> **Material provided**
++++++++
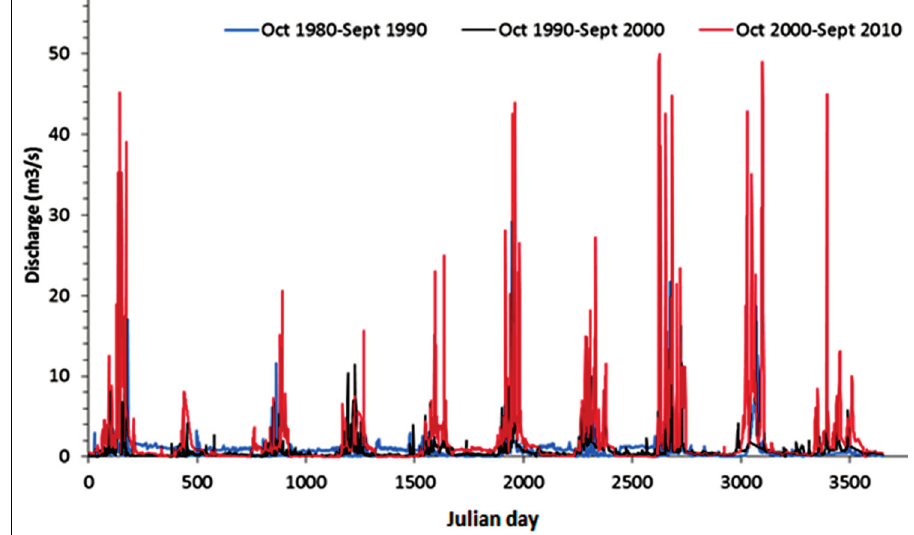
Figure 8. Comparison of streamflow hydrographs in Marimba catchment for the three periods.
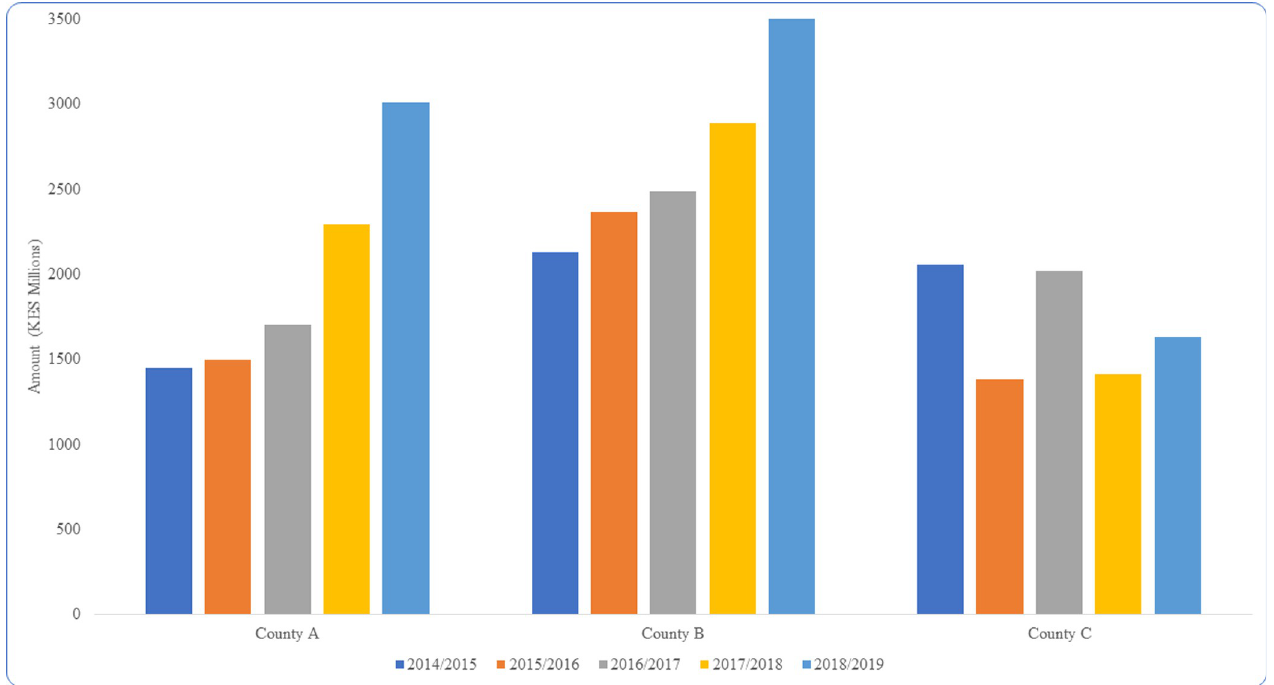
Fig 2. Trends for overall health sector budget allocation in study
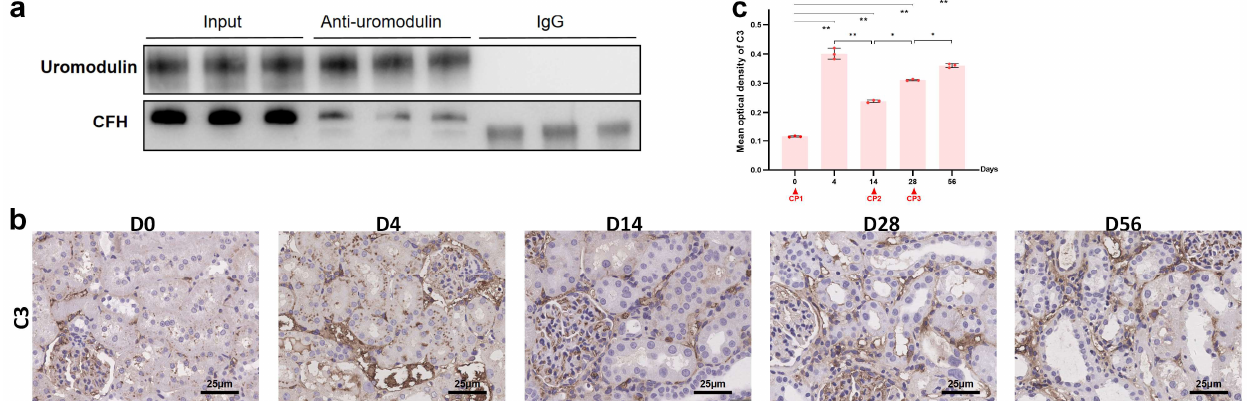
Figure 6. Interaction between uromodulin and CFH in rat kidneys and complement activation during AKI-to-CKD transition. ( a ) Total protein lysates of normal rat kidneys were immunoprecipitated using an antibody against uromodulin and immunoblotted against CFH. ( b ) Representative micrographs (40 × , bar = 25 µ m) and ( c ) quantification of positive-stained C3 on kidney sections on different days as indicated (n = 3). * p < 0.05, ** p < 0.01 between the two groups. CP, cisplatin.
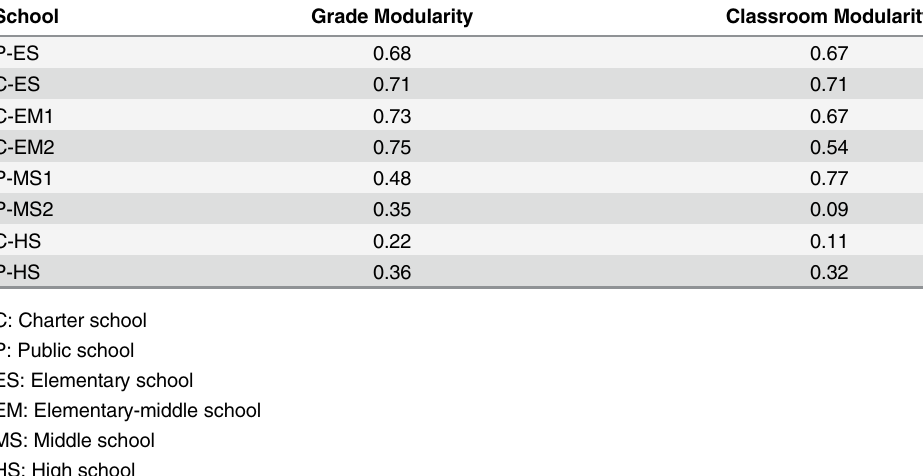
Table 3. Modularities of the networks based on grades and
++++++++
> **Task statement**
Write the listing out a second time exactly, dropping all images.

> **Response to the task**
Figure 8. Comparison of streamflow hydrographs in Marimba catchment for the three periods.
Fig 2. Trends for overall health sector budget allocation in study
Figure 6. Interaction between uromodulin and CFH in rat kidneys and complement activation during AKI-to-CKD transition. ( a ) Total protein lysates of normal rat kidneys were immunoprecipitated using an antibody against uromodulin and immunoblotted against CFH. ( b ) Representative micrographs (40 × , bar = 25 µ m) and ( c ) quantification of positive-stained C3 on kidney sections on different days as indicated (n = 3). * p < 0.05, ** p < 0.01 between the two groups. CP, cisplatin.
Table 3. Modularities of the networks based on grades and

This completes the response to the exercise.